THINGS may not always have gone to plan on the pitch for Wigan Athletic in 2014, but for its Community Trust it was an absolute stormer!
Not only has the charity been crowned the best in the region but has also seen its work produce outstanding results by working with local children and adults.
There’s much more than meets the eye when it comes to the role of the Trust; it isn’t just about coaching children’s football after school or running coaching courses.
It also provides a vital tool to help with the education and health of the town’s young people, as well as helping adults too.
Head of Community Tom Flower beams with pride as he discusses the last 12 months and with excitement when describing what is to come in 2015.
Now an integral part of the day to day business of Wigan Athletic, the Trust is one of the fastest growing football community organisations in country, increasing its income by 130 per cent since 2012 and extending its reach into 75 per cent of all Wigan schools.
“It’s been a fantastic year for the Community Trust,” said Tom.
“It’s seen us expand our work across Wigan, since January we’ve worked with almost 9,000 people delivering projects based around football, sport, health, education and community cohesion.
“That’s culminated in us winning the community club of the year award for the North West which was nice to be acknowledged by the PFA, that was fantastic.”
But what exactly does the Wigan Athletic Community Trust do and how does it give the Wigan public something much more than sport?
“Using the brand of the football club we run programmes in primary schools around school sport, helping schools develop their PE curriculum,” explained Tom.
“We’ve worked in 60 to 70 primary schools over the last 12 months, giving them 25 hours’ free sports coaching.
“We don’t just deliver sport, we run programmes around literacy and rewarding the sessions with a sports activity.
“In terms of secondary schools we’ve done a lot of work around business and enterprise. We run programmes for years nine and 10 where we bring them to the stadium and they think they’re just going to get a tour but we talk to them about all different aspects of the club; advertising and marketing.
“They might get to meet people at the club like the chief executive, who gives a question and answer session and they all get a business qualification out of it.
“Outside of schools we do a lot of work in the evenings putting on positive activities for young children.”
The Trust also runs a Kicks programme which operates for three nights a week, 48 weeks of the year in six areas across the borough giving young people between 12 and 19 something constructive to do.
As well as football they’ll do volunteering with the Trust, gain qualifications and play in tournaments against other clubs.
“We’re about to introduce a project called the 12th Man which is funded by the big lottery fund,” added Tom.
“That will involve talking to young people about health issues as well.
“Once we’ve got them engaged in sport it’s a good opportunity for our staff to talk to them about drinking and smoking.
“We’ve got a good partnership with ProCo North West which enables us to run apprenticeships for unemployed young people.
“They can also attend training courses where they get sports qualifications. That’s great because we’re able to help reduce young people in NEET.

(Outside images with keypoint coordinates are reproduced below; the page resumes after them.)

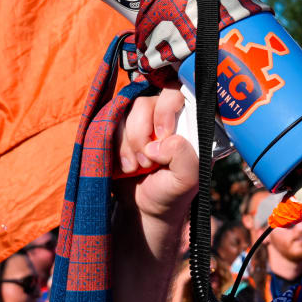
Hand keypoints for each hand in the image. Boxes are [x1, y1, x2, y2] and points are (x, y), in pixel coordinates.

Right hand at [113, 85, 197, 225]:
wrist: (143, 209)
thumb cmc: (172, 192)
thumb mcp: (188, 179)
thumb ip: (184, 156)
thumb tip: (161, 140)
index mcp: (189, 121)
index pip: (179, 92)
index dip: (166, 109)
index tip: (163, 135)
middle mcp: (166, 114)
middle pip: (148, 100)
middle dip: (143, 132)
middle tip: (148, 160)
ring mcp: (142, 120)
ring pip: (127, 111)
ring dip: (129, 143)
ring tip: (138, 167)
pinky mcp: (121, 128)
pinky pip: (111, 123)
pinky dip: (116, 146)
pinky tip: (126, 166)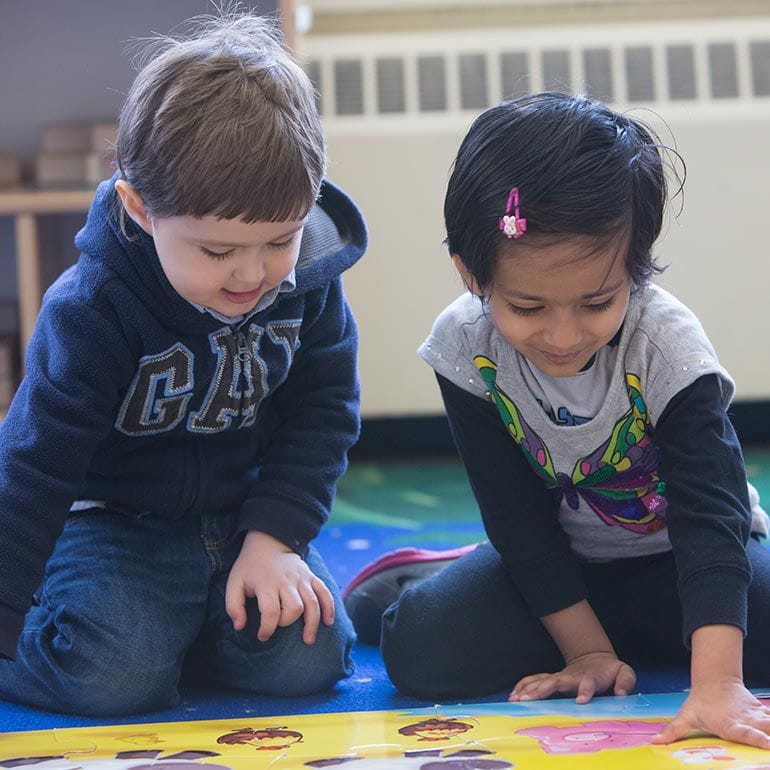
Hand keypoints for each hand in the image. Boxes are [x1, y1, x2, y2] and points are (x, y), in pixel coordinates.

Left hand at [225, 531, 334, 644]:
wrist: (269, 542)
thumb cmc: (250, 567)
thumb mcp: (234, 583)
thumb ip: (233, 606)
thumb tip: (240, 627)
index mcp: (267, 583)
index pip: (270, 611)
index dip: (267, 629)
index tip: (262, 636)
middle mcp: (287, 581)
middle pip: (294, 608)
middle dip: (287, 623)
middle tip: (279, 626)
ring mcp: (302, 578)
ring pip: (312, 603)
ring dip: (312, 623)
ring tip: (308, 640)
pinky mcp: (311, 576)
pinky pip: (324, 592)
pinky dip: (328, 608)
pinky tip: (328, 623)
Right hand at [509, 651, 635, 703]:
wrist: (594, 658)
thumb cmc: (610, 670)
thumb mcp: (624, 672)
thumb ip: (626, 681)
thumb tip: (620, 694)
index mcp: (590, 677)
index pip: (588, 684)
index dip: (585, 691)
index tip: (581, 701)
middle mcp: (571, 677)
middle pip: (555, 682)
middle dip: (541, 691)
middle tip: (528, 700)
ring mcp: (560, 677)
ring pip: (541, 681)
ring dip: (528, 689)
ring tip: (516, 699)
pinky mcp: (552, 679)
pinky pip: (535, 681)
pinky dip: (524, 686)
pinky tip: (514, 696)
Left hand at [652, 679, 769, 749]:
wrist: (715, 681)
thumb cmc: (700, 703)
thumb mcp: (686, 715)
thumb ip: (673, 731)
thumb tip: (655, 742)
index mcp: (730, 725)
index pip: (745, 733)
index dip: (757, 739)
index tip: (767, 744)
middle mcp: (746, 720)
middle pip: (766, 729)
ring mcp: (756, 716)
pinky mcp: (762, 713)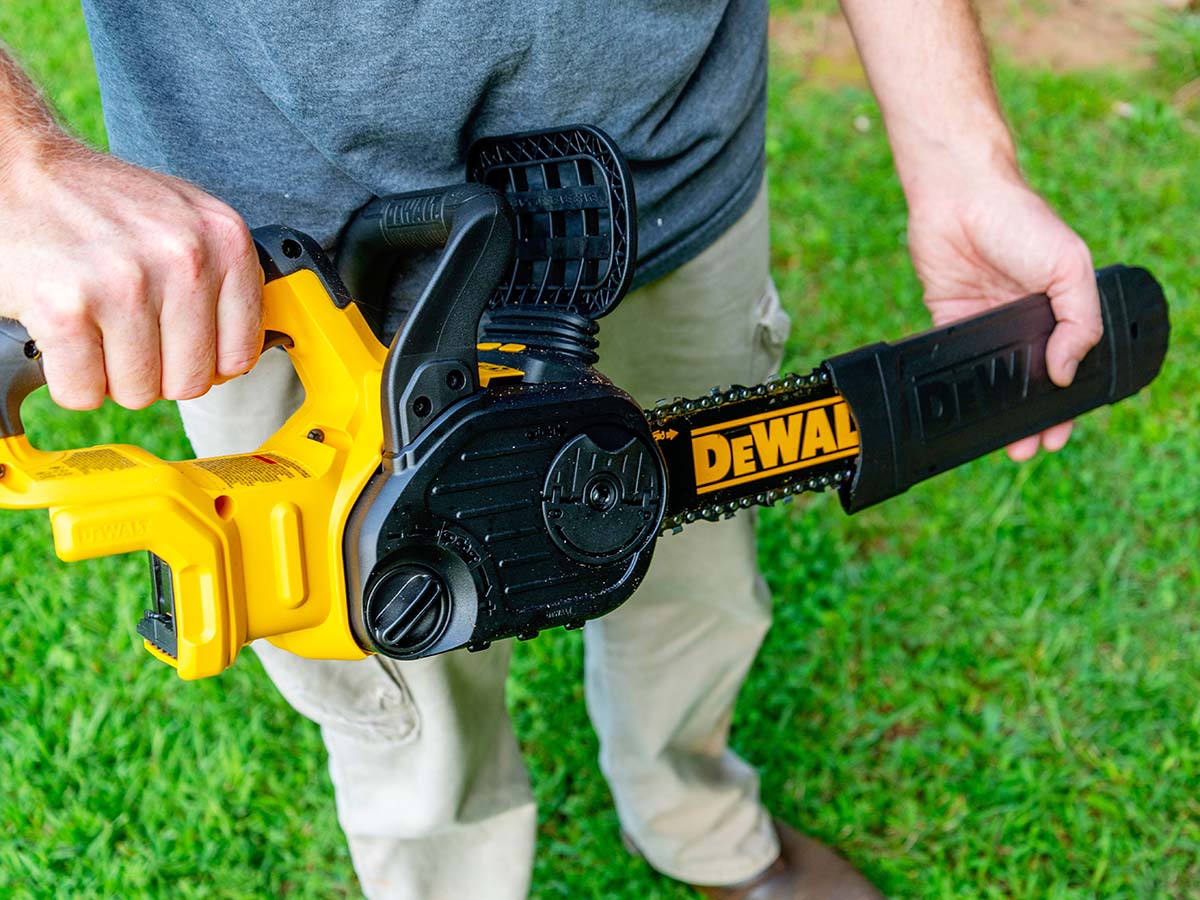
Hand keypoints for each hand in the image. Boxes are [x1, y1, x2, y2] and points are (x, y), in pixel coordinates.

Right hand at [0, 143, 262, 409]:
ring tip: (95, 328)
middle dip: (156, 374)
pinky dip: (69, 380)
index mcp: (224, 237)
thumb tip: (239, 355)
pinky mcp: (67, 308)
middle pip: (189, 381)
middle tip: (127, 337)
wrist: (18, 171)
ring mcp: (126, 283)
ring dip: (110, 376)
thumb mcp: (186, 220)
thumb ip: (223, 278)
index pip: (239, 354)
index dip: (204, 363)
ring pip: (138, 392)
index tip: (178, 348)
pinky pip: (83, 393)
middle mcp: (184, 258)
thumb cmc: (102, 204)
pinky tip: (65, 338)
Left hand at [906, 171, 1101, 461]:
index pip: (1070, 362)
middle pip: (1029, 378)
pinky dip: (956, 384)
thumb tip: (1066, 372)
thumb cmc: (1020, 220)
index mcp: (1060, 306)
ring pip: (992, 376)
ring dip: (995, 408)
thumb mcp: (1068, 265)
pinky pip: (952, 358)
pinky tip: (960, 408)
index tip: (1061, 430)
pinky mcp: (948, 319)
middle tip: (1029, 446)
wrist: (958, 196)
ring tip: (1002, 441)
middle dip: (1032, 416)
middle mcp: (1024, 318)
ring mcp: (986, 321)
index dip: (1067, 398)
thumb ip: (1079, 319)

“For young people involved in project such as Kicks it can be a pathway into employment.
We take on five apprentices a year and five of them have just started a sports coaching degree with the University of South Wales and three of those lads were involved in Kicks so we’ve had them from 14. To see them go all the way up to potentially being a future coach for us is fantastic.”
While footballing excellence isn’t the top of the Trust’s agenda, it’s something their coaches are able to enhance.
“We did a North West competition at the Youth Zone in September and the chairman and then-manager came down,” said Tom.
“A 15-year-old lad who had never played organised football before was spotted by the club and is now training with the academy with the possibility of becoming a scholar.”
Ouside of young people the Trust also runs a successful health programme for men called Fit Fans.
Men over the age of 25 will take part in a 12-week programme thinking they’re going to play football with their mates, which they will do, but the coaches will also deliver a number of health workshops, helping them to lose weight.
Since the programme started a couple of years ago 280 men have gone through it with 75 per cent continuing to do sport.
The Trust now has its own home in the Montrose Skills Hub on Montrose Avenue which Tom says has helped with its growth.
“Moving away from the training ground to be based here with the support of the club has been fantastic,” he said.
“The chief executive has been very supportive, the chair of the trustees is Philip Williams who is the vice-chair of the football club.
“That support goes right across the club, it’s not just about our staff going out there.
“We get great support from the players, we take local schools into the training ground once a week.
“Pretty much once a week players will also be coming with us visiting schools and doing activities.
“We are charity and in the last two-and-a-half years we’ve doubled in size.
“That’s thanks to the football club but also other organisations such as the Premier League, Sport England anfd also locally with Wigan Council and ProCo.”